Because bullying is such a prevalent problem, it's essential for all adults to understand what bullying is, how to talk to about it and how to stop it. Armed with this knowledge, adults will be better prepared to take action and keep children safe.
On StopBullying.gov, adults can find a wealth of information about bullying. Here are several tips from StopBullying.gov that can help adults put an immediate stop to bullying.
How to stop bullying
•Intervene immediately. It is OK to get another adult to help.
•Separate the kids involved.
•Make sure everyone is safe.
•Meet any immediate medical or mental health needs.
•Stay calm. Reassure the kids involved, including bystanders.
•Model respectful behavior when you intervene.
Avoid these common mistakes:
•Don't ignore it. Don't think kids can work it out without adult help.
•Don't immediately try to sort out the facts.
•Don't force other kids to say publicly what they saw.
•Don't question the children involved in front of other kids.
•Don't talk to the kids involved together, only separately.
•Don't make the kids involved apologize or patch up relations on the spot.

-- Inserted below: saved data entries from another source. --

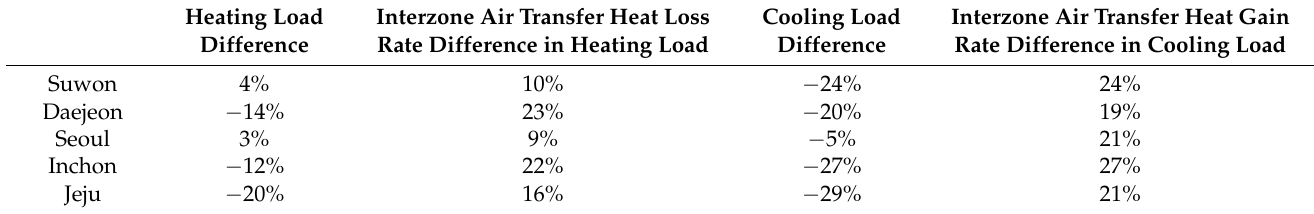
Figure 15. Comparison of the annual heating load the heat lost via transfer as calculated with the AFN model and the ACH model using weather data from several cities. Table 1. Difference in the results obtained with the AFN model and the ACH model for several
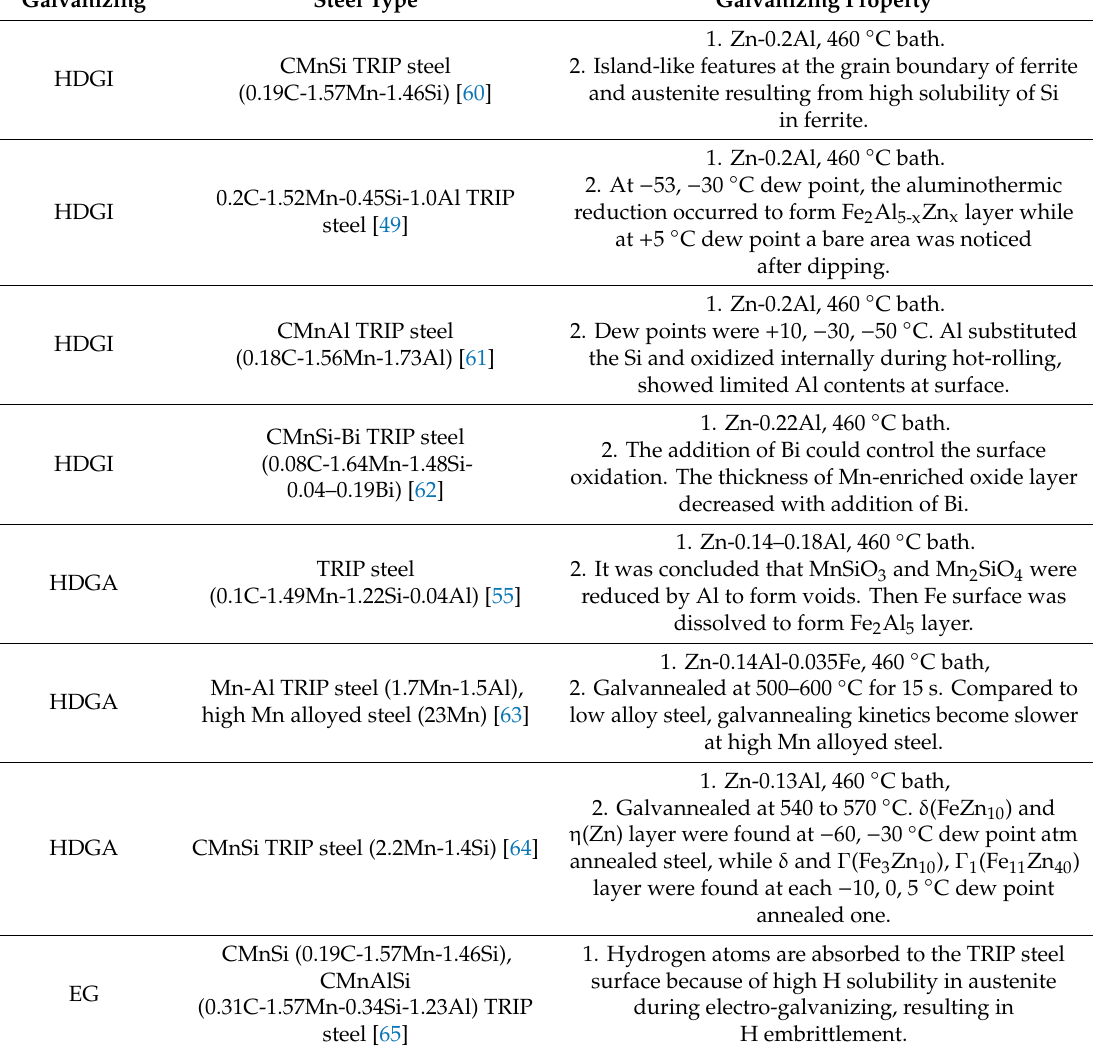
Table 2. Classification of process, steel and properties of galvanizing steels.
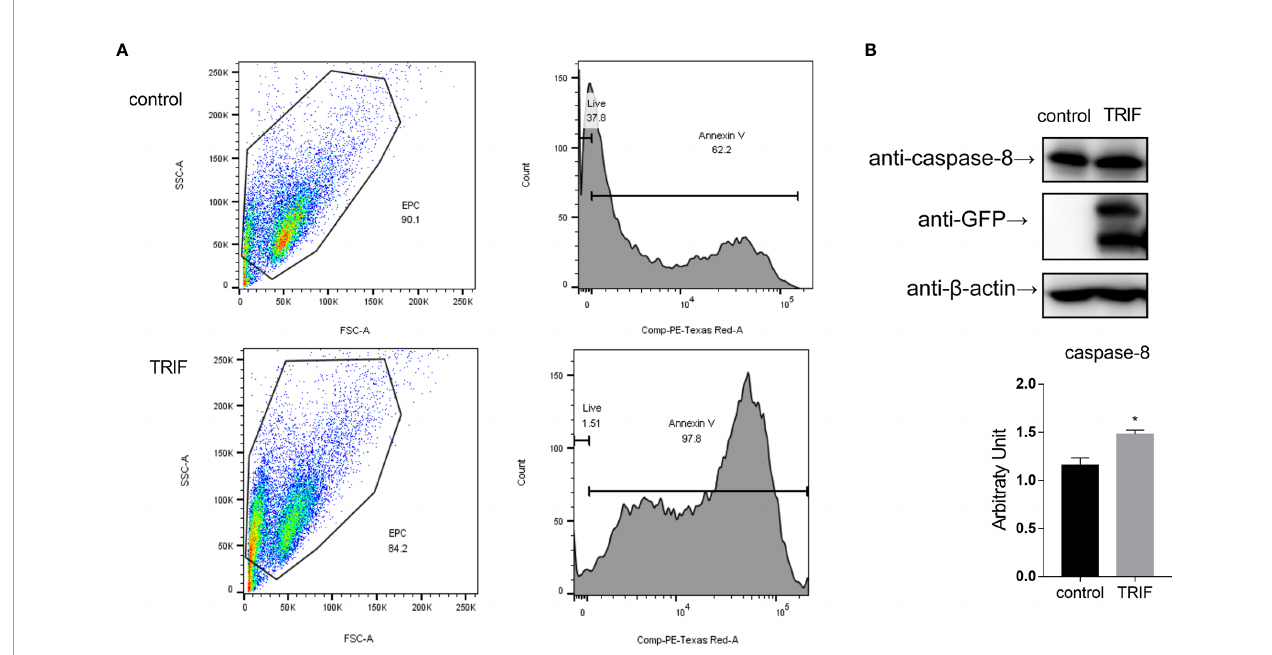
FIGURE 9 | Carp TRIF induces apoptosis. (A) EPC cells in 24-well plates were transfected with pEGFP-N1 (control) or carp TRIF-EGFP. The early apoptosis cells were stained with Annexin V-mCherry. Flow cytometric analysis was undertaken to detect Annexin V in cells. The percent of apoptotic cells were determined using the FlowJo software. (B) 293T cells were transfected with pEGFP-N1 (control) or carp TRIF-EGFP. After transfection for 24 h, the cell lysates were collected. Western blot was performed with anti-caspase-8 Abs. The level of caspase-8 was quanti fi ed by densitometry analysis of the band intensity using the Image J software, and normalized to the b -actin. Data were shown as the mean ± SD of the relative ratios of the intensity (caspase-8/ b -actin). All experiments were repeated at least three times. * P <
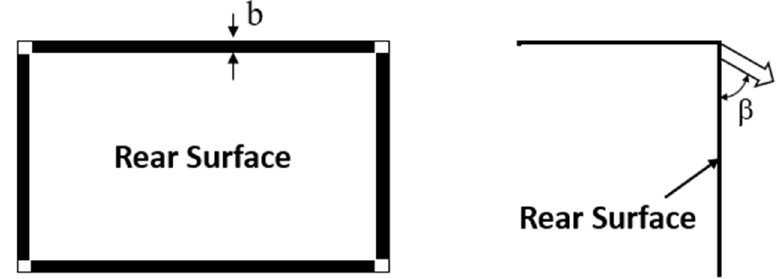
Figure 7. Schematic of a control device setup.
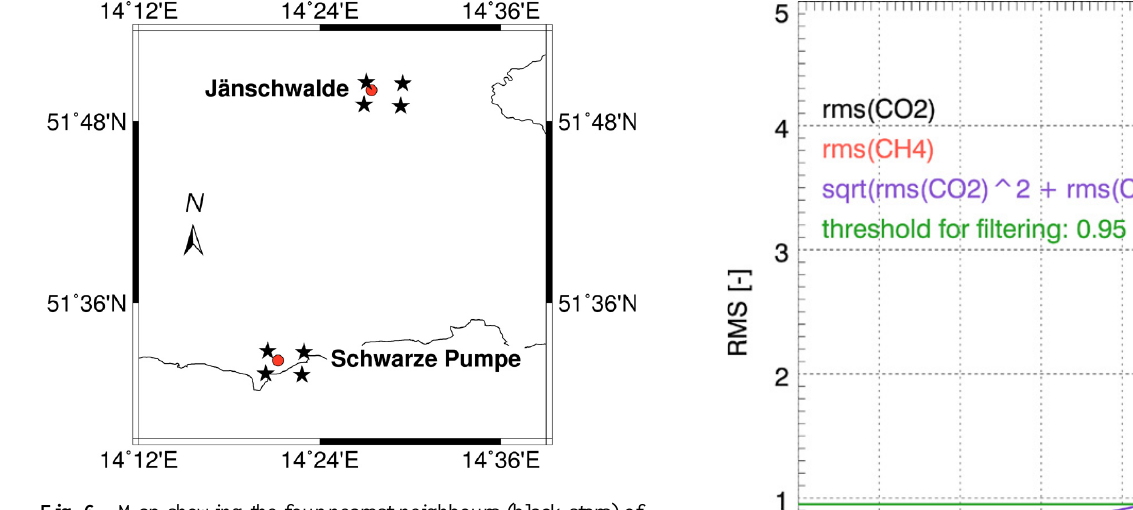
Fig. 6. Map showing the four nearest neighbours (black stars) of the power plants J¨anschwalde and Schwarze Pumpe (red circle). Each of the power plants has a South-West, South-East, North-West and a North-East nearest neighbour according to the COSMO-DE data grid. The distance between both power plants is about 35km. Note that the map is not equidistant in North-South and East-West direction.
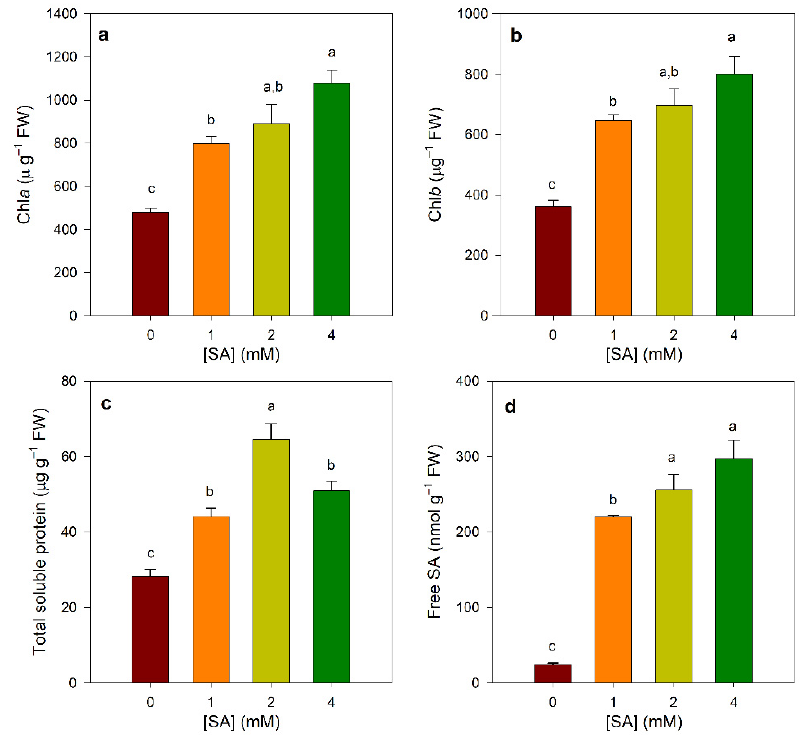
Figure 1. Effect of foliar SA application on chlorophylls ( a , b ), total soluble proteins ( c ), and endogenous SA levels ( d ) in leaves of 45-day-old okra plants. The data are means ± SE from n = 16 from two experiments. Different letters indicate significant difference at p ≤ 0.05 (Tukey’s HSD post hoc test). F -values and level of significance from ANOVA: chla, 18.54 ***; chlb, 20.33 ***; total soluble proteins, 13.32 ***; and SA, 2667.72 *** (*** p ≤ 0.001).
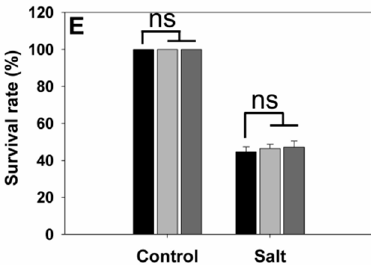
Figure 5. Growth performance in response to salinity stress of complementation lines compared with WT. Growth conditions and treatments were the same as given in Figure 1. Growth performance of WT and the complementation lines under normal ( A ) or 100 mM NaCl treatment ( B ). Bars = 5 cm. ( C – E ), AsA content ( C ), germination rate ( D ), and survival rate ( E ) of the seedlings under normal and salt stress. The values are means ± SE of five replicates. FW—fresh weight; ns indicates non-significant differences.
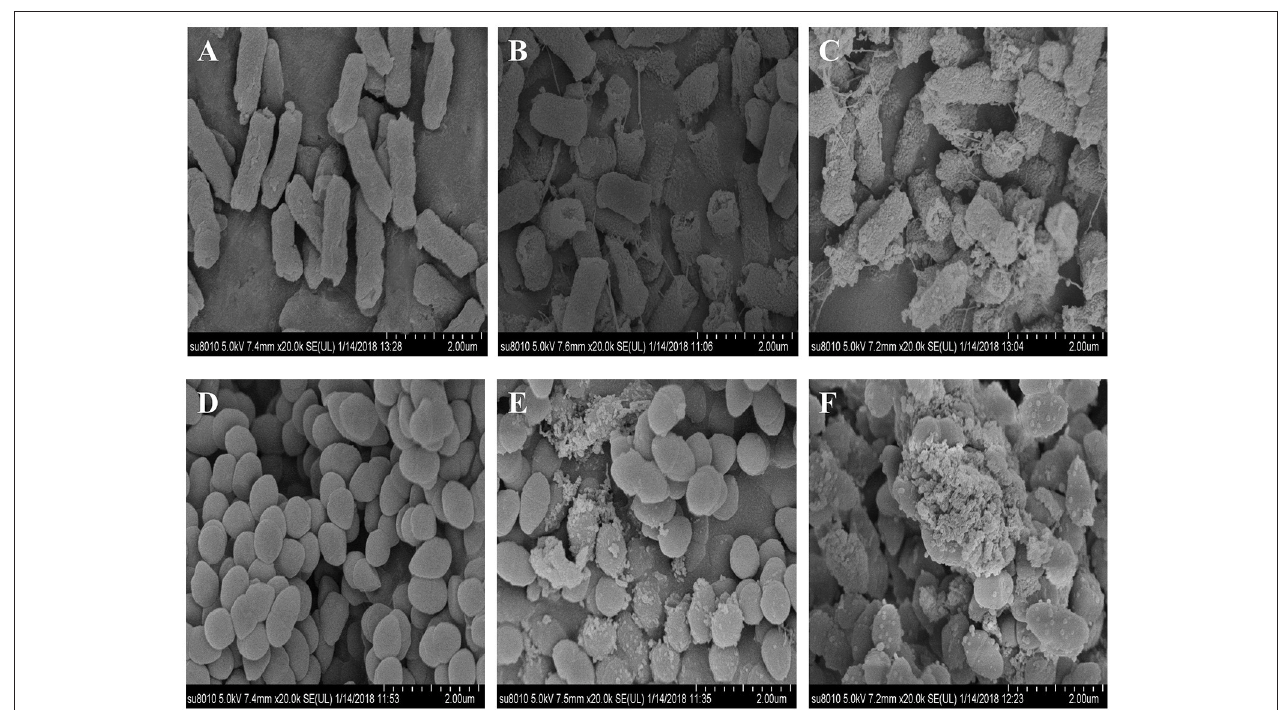
FIGURE 5 | SEM micrographs of E. coli and S. xylosus untreated (A,D) , treated with 10 mg/mL CD-g-CS (Q CD = 0.643 × 10 3 µ mol/g) (B,E) , and treated with 10 mg/mL CD-g-CS (Q CD = 0.6 × 10 2 µ mol/g) (C,F) ,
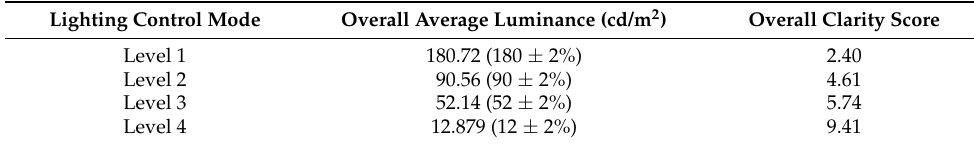
Table 2. Example of the overall average clarity score comparing to the overall average lumi- nance value.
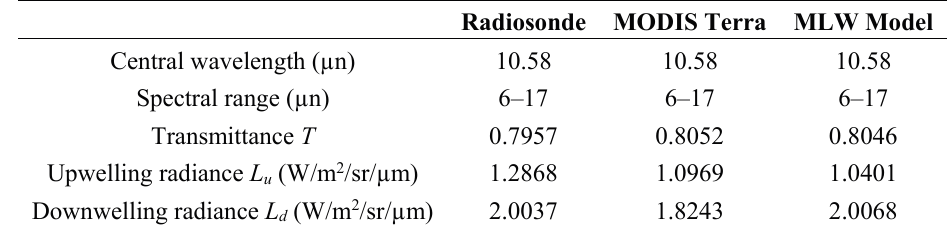
Table 1. Broadband atmospheric parameters computed by Modtran 5 simulations, using the atmospheric profiles of the radiosonde data, of the MODIS Terra image and of the mid-latitude winter (MLW) predefined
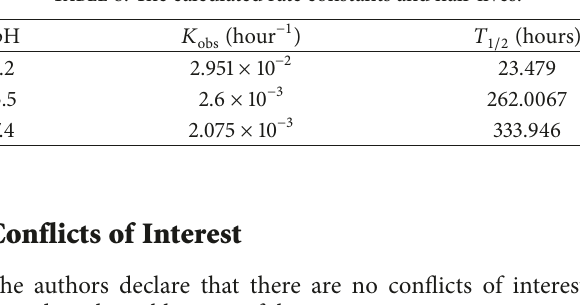
Table 8: The calculated rate constants and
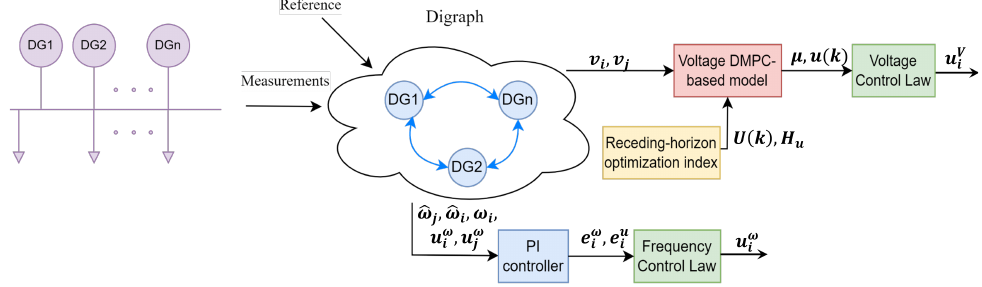
Figure 4. Diagram of the implemented secondary predictive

Get police help or medical attention immediately if:
•A weapon is involved.
•There are threats of serious physical injury.
•There are threats of hate-motivated violence, such as racism or homophobia.
•There is serious bodily harm.
•There is sexual abuse.
•Anyone is accused of an illegal act, such as robbery or extortion—using force to get money, property or services.
In addition to this advice, StopBullying.gov also features helpful information on bullying risk factors, the warning signs of bullying, the effects of bullying, how to prevent bullying, cyberbullying, how to support kids involved in bullying and much more.
The website also features a new section for kids. StopBullying.gov-kids features videos, games and information that teaches children how to treat others with respect, take action if they are being bullied, protect themselves from cyberbullying, stand up for others and get involved to stop bullying.
Just as it's important for adults to understand the prevalence of bullying and the dangers it poses, children should also be educated about the problem. This way, they can avoid becoming bullies themselves and will know exactly what to do if they or someone they know is being bullied.
For more information about bullying, adults can talk to counselors at mental health services, teachers, counselors and school administrators. Adults and young people can also access videos, stories, information and guidance at Pacer.org, the website for PACER's National Bullying Prevention Center. October is PACER's National Bullying Prevention Month, and in the next few weeks there should be even more resources and activities featured on the organization's website to further educate children and adults about bullying.